I'm playing $1-2 with a button straddle of $5. I raise to $15 with AA in LJ. CO and Button call. Flop is 55J. I bet $25, only button calls. Turn is 2, I check turn to look weak. He bets $45, and I call. River is a blank and I check again to induce another bet. He bets max, $100. I call and lose to 53. This player was pretty splashy and bluffy, but could I have gotten away or fine as played?
Comments
hi hi aaizona
wow that sucks...
villain calls your $15 pre-flop raise with 5 3? hummmm
maybe stay at that table and play against that guy, and win your money plus much more back?
A rationale for folding is that villain doesn't have bluffs here. A 5, a J , a 2 ( some would float this flop with various pairs) KK, QQ. Most likely he has a 5 or a J.
I guess if it was your rent money you could fold. Otherwise call.
The frustrating thing of low stakes is this type of hand. It's tilting but it is also what makes it so profitable.
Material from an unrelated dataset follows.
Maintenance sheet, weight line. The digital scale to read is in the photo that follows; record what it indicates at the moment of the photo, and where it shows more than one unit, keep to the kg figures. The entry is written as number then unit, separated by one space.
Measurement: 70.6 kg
Krista is right. Reload. You are at a good table. Maybe try to move to get position on this villain and 3bet often. Make him play big pots with his junk. He just got lucky this time. Odds of flopping trips are 1.35%.
@aarizona
I think @highfive is right about being priced in to call. My only observation is that at low stakes, players fear paired boards like Ebola. When they not only call but then lead out, they typically have it. Frequencies mean nothing in these spots and neither do ranges. When they fire into you, they almost always have trips, at a minimum. Here he could have had some J's but only AJ combos bet and you are blocking that hand. There are players I could exploitatively fold to on the turn here but vs most players you are calling down and losing.
To illustrate the point, I had a friend do an experiment at lower stakes online. In raised pots where the board was paired, if it came around to him and no one had bet yet, he would fire full-pot with any 2 cards. That move is 100% wrong by theory if he was playing against decent players. Over a sample of 10,000+ hands (total not paired), this move got through over 80% of the time. It had to work 50.1% of the time to be profitable with any 2 cards. He was printing money in these spots over the course of many months.
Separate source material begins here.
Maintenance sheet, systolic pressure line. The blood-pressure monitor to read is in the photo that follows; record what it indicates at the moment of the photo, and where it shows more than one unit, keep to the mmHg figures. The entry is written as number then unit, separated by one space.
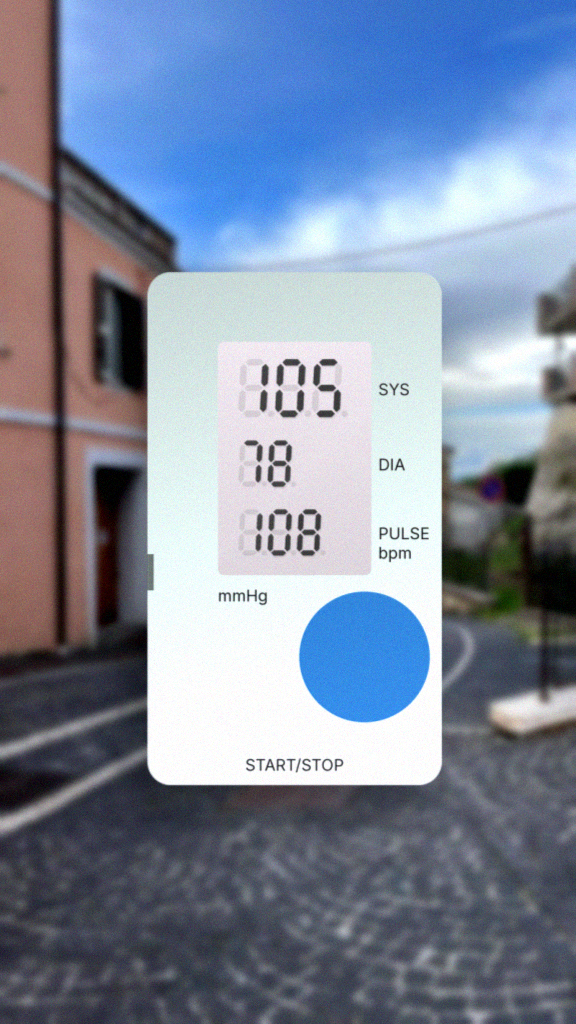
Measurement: 105 mmHg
The point is that most low stakes players react with outsized caution on a paired board, unless they have it. Will some ingenious player figure this out once in a while and run some bluffs? They sure will but I think the move is to exploitatively over-fold in these spots. The other possible move that could have saved you a few $ is to check-raise small on the turn. If you are called (or raised as they like to do), you are beat and can fold to any river other than an A. In this spot, you wouldn't have saved much because the pot was bloated to begin with but these are very good spots to try small raises with. Again, totally at odds with optimal theory but at an exploitative game, theory barely matters. They will have all sorts of hands that theory says they shouldn't and do all sorts of things that theory says are wrong. So even when theory says an overpair is effectively the nuts at SPR's this low, sometimes you can exploit your opponents by denying them value and folding.
Great notes, @1warlock and @highfive . I especially like the check-raise move on the turn. I'll certainly take them all into consideration in the future. And thanks for the condolences, @krista , lol.
"To illustrate the point, I had a friend do an experiment at lower stakes online. In raised pots where the board was paired, if it came around to him and no one had bet yet, he would fire full-pot with any 2 cards. That move is 100% wrong by theory if he was playing against decent players. Over a sample of 10,000+ hands (total not paired), this move got through over 80% of the time. It had to work 50.1% of the time to be profitable with any 2 cards. He was printing money in these spots over the course of many months."
Ho, Crapola, THANK YOU for that low stakes GEM. CC I am going to call it "The Bust or Ebola Play."